ページ抜粋:
本書はアメリカを舞台にした医療(医科の)を受ける患者の選択の過程をまとめた書であるが、読み進めてみると歯科との共通点も多い。そこで、この本を通じて感じた事を歯科に置き換えて自分なりに考えてみた。
医療(医科も歯科も)は、患者側から見ると複雑な選択の科学である。同一病名(疾病)であったとしても個々の発症時期や症状も違い、選択した治療法によって治療結果にも違いが生じる。それは患者が望むか?望まないか?の違いを超えて、時には不幸な結果を招く事さえもあり、つくづく医療は諸刃の剣だとも思う。
歯科医療を受診するにおいて、積極的介入を良しとする患者、低侵襲を良しとする患者、また、歯科医療に対し不信感を持った患者と信頼をおいた患者とでは、歯科医療従事者が果たせる役割が違う。それに加え保険診療か?或は自費診療か?の制度の違いも加わり、しいては経済的な要因も付加されて、歯科医療従事者が思う以上に患者は難しい選択や決断を迫られているのだろう。
溢れるばかりの情報の中からどの医院(医師)?、またどの治療法を選択するか?患者にとってBESTな選択とは何か?治療を受ける入り口から患者にとって難題の山積みだ。私も仕事柄「良い歯科医院はどこか?」との問いを受けることがあるが、しかし、この問いに相応しい回答を提供するのは難しい。
歯科医療の重要性を心の底から理解する一部の患者を除き、多くの患者は「安価で良い治療を!」と願って歯科医院を受診する(或は探す)。軽度の症状や病状であれば「保険診療」でも主訴は解決に向かうだろうが、長期的視点に立って本質的な口腔健康を考えると「処置中心」の保険診療では望むべくも無いだろう。

データセットに収録された項目

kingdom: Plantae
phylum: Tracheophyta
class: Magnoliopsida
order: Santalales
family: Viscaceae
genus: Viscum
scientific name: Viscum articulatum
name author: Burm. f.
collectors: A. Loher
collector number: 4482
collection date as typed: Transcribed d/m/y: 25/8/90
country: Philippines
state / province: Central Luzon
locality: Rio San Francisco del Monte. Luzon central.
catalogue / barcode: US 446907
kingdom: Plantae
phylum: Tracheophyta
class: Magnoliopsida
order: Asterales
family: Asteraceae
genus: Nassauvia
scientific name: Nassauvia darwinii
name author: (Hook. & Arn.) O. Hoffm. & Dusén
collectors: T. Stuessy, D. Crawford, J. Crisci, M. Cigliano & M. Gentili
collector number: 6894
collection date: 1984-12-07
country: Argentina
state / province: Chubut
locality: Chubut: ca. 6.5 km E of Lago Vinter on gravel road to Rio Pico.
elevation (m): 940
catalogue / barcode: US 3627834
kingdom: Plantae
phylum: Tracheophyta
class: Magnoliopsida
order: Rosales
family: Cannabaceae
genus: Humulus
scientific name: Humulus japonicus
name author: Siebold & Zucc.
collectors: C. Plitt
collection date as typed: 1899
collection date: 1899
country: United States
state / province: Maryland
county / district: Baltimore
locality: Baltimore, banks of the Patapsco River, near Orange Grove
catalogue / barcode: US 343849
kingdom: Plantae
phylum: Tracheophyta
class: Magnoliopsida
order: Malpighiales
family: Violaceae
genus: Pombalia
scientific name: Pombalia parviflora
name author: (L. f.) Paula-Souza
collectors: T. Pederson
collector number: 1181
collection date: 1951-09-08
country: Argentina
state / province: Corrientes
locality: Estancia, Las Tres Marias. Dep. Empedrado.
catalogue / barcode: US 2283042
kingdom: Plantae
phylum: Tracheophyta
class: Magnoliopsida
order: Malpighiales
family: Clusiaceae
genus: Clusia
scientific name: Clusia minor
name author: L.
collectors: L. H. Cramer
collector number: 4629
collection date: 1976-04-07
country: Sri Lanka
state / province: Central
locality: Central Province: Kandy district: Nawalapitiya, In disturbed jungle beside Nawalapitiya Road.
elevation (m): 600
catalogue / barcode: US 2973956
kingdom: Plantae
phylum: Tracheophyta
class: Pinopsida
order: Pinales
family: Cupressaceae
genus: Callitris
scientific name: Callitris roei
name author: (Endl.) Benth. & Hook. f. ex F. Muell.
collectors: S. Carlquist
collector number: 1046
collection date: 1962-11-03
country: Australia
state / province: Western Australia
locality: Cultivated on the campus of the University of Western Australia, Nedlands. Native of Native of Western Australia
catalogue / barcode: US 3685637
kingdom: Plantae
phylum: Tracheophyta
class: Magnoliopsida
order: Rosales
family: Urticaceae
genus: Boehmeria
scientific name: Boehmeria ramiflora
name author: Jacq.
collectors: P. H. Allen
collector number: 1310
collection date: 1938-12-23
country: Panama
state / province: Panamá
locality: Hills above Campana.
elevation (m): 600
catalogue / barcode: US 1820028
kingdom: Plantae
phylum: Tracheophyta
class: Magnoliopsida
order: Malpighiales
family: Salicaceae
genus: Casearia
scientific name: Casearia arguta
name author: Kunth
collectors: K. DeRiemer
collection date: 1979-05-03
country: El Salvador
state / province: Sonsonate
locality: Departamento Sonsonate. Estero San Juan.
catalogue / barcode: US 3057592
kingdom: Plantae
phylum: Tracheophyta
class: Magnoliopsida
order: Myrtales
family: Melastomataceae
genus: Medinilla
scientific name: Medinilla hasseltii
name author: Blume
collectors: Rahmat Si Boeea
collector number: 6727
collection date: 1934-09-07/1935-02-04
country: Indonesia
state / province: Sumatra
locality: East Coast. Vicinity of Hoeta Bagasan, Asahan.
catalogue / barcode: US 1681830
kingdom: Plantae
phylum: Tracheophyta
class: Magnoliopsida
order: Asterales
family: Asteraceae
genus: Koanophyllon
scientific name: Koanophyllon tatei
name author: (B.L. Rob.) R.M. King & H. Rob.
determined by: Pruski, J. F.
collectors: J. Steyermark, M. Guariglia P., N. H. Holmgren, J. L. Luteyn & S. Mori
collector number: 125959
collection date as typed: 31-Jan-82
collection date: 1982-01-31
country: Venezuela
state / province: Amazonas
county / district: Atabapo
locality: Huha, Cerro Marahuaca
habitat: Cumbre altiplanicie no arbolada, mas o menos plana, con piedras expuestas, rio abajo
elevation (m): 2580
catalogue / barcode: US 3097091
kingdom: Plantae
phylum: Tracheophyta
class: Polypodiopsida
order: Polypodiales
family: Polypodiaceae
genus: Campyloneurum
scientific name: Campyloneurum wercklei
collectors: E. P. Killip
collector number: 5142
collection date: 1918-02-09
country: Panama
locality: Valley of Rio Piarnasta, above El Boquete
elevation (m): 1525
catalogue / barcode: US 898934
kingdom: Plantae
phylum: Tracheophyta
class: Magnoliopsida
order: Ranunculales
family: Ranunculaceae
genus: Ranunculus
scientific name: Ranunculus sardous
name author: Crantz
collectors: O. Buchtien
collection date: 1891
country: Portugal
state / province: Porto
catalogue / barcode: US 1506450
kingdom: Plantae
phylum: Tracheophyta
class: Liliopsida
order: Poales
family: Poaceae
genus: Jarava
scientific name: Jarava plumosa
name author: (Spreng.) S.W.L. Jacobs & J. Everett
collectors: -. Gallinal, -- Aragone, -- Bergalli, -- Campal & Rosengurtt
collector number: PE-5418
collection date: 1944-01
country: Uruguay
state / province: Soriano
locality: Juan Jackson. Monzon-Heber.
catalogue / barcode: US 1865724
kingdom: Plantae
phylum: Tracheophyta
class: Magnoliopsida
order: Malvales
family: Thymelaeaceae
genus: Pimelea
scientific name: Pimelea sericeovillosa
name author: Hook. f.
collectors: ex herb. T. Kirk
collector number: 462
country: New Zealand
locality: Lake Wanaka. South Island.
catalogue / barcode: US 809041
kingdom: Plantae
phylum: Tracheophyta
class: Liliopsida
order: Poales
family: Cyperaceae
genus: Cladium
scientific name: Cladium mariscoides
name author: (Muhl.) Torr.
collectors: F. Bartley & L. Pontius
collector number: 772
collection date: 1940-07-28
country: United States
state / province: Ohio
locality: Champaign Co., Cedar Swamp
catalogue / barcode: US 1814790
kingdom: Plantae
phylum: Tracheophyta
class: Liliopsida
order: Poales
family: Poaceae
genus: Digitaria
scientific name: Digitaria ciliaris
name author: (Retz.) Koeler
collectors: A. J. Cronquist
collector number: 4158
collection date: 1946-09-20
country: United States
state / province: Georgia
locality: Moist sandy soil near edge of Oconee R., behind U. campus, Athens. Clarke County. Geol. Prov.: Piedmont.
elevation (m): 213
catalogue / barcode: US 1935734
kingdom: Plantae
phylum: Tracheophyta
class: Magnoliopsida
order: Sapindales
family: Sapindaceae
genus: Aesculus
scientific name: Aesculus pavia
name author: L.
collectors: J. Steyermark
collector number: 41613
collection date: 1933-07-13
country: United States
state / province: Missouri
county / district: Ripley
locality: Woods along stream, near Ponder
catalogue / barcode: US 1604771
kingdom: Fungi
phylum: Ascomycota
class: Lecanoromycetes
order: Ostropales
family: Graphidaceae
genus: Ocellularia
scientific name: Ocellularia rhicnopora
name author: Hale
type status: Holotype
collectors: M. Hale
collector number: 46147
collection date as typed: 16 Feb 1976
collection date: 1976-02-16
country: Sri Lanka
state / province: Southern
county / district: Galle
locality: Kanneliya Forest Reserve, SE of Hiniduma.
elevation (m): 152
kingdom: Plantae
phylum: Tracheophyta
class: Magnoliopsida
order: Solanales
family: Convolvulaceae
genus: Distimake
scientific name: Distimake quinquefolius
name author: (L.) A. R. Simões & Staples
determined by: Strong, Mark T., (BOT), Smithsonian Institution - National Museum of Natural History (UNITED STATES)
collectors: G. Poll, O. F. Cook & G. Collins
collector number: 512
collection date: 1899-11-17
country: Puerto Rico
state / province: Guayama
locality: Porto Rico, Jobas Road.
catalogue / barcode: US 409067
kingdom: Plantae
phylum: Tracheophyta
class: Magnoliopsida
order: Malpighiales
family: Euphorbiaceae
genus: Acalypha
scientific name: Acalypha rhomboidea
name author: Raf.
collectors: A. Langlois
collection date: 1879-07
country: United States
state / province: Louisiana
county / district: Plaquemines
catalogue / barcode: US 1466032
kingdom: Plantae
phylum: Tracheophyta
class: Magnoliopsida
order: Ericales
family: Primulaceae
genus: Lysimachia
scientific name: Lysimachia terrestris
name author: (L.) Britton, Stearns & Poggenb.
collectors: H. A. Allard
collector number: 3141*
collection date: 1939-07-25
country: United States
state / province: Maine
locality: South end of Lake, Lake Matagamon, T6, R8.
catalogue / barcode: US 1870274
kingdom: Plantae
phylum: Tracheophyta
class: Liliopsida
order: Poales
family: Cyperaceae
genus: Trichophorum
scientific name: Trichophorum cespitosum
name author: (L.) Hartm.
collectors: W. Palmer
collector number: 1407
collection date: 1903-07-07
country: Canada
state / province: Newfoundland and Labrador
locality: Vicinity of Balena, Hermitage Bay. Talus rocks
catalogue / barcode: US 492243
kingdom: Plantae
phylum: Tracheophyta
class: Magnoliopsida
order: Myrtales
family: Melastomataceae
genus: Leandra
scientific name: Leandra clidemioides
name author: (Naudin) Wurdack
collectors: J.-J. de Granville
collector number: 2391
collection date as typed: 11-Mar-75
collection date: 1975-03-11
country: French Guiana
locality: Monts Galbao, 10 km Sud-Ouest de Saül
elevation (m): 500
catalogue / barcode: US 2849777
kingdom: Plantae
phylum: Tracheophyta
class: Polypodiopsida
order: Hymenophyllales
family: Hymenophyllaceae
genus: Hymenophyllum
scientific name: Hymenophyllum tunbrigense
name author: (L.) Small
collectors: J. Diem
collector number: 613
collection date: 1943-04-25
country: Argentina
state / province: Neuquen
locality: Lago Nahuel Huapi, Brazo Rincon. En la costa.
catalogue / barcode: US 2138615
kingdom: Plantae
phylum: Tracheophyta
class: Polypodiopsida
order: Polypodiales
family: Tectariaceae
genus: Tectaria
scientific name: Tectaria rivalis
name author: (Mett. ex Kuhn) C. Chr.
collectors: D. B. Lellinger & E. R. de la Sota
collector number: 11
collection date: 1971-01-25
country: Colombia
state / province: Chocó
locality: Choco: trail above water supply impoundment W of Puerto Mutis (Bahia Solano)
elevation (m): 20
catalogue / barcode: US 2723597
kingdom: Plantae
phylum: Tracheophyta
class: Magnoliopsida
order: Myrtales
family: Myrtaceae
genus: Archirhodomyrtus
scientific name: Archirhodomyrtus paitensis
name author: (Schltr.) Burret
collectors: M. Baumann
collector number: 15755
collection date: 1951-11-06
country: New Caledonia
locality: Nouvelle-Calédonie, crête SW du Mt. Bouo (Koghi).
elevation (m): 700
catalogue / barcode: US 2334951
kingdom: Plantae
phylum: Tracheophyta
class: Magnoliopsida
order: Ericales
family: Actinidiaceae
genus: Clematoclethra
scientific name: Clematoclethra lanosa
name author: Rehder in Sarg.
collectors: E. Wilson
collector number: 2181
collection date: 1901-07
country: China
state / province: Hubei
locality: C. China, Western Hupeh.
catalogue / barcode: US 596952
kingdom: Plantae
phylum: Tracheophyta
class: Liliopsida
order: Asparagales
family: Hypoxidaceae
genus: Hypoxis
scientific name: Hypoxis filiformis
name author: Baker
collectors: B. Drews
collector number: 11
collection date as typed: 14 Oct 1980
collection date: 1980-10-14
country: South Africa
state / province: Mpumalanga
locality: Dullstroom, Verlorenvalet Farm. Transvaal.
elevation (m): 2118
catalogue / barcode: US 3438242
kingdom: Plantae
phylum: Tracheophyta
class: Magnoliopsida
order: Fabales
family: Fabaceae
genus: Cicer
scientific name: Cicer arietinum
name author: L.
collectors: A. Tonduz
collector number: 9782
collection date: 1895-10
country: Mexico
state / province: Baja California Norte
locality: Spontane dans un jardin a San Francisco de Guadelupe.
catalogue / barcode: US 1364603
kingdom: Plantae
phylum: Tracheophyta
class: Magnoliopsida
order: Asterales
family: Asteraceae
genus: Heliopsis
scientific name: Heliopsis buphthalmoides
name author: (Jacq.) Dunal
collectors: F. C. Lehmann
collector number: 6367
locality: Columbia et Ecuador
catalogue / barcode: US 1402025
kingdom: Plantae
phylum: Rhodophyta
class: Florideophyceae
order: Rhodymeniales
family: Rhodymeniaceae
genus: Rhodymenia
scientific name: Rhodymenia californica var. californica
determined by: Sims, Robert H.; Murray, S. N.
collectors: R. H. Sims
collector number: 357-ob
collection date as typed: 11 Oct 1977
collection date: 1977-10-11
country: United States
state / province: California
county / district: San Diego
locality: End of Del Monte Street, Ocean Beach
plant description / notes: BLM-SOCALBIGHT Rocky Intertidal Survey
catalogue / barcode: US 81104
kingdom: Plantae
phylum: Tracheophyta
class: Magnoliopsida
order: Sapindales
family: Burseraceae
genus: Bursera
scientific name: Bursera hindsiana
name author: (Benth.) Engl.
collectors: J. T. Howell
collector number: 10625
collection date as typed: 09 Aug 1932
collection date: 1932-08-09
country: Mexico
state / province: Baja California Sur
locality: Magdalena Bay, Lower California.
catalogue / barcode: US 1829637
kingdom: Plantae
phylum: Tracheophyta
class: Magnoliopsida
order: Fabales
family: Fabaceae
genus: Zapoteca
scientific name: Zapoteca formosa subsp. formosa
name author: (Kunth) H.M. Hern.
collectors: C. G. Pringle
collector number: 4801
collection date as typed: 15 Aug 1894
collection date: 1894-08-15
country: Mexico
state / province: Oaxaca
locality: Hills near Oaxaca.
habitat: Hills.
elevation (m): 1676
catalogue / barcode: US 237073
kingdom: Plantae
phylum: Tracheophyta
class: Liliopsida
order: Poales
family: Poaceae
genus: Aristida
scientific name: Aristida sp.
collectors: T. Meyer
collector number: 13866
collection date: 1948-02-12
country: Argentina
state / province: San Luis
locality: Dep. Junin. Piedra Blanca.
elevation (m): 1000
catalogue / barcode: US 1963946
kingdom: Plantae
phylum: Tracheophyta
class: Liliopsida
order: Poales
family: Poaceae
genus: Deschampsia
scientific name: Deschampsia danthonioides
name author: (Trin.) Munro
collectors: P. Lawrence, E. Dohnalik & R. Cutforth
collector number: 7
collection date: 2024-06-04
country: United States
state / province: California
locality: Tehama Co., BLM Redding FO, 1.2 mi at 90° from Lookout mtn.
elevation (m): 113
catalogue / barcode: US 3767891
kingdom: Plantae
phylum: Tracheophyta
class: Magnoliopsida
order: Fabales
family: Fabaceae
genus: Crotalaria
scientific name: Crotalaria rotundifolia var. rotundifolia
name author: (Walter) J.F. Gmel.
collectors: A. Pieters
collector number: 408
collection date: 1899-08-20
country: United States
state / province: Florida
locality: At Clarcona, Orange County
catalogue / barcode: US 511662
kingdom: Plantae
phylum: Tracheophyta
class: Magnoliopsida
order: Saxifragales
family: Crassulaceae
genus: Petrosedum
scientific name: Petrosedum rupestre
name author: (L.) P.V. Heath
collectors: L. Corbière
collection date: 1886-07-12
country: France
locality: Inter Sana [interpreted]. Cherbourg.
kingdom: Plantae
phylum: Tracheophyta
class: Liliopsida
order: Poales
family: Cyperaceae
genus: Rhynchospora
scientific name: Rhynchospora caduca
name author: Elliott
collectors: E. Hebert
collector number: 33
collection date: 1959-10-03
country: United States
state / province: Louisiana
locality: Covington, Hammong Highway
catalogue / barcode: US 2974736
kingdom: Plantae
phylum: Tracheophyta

課題 1: 患者の選択に関する文章から、「溢れるばかりの情報の中からど」から「療では望むべくも無いだろう。」までを、両端の語句も含めて一字一句変えずに返しなさい。
課題 2: 患者の選択に関する文章で、筆者が医療を「諸刃の剣」だと思う理由を、本文に即して1～3文で説明しなさい。

解答 1:
溢れるばかりの情報の中からどの医院(医師)?、またどの治療法を選択するか?患者にとってBESTな選択とは何か?治療を受ける入り口から患者にとって難題の山積みだ。私も仕事柄「良い歯科医院はどこか?」との問いを受けることがあるが、しかし、この問いに相応しい回答を提供するのは難しい。
歯科医療の重要性を心の底から理解する一部の患者を除き、多くの患者は「安価で良い治療を!」と願って歯科医院を受診する(或は探す)。軽度の症状や病状であれば「保険診療」でも主訴は解決に向かうだろうが、長期的視点に立って本質的な口腔健康を考えると「処置中心」の保険診療では望むべくも無いだろう。

解答 2: 同一病名であっても個々の発症時期や症状は違い、選択した治療法によって治療結果にも違いが生じるからである。その違いは患者が望むか望まないかを超えて、時には不幸な結果を招くことさえある。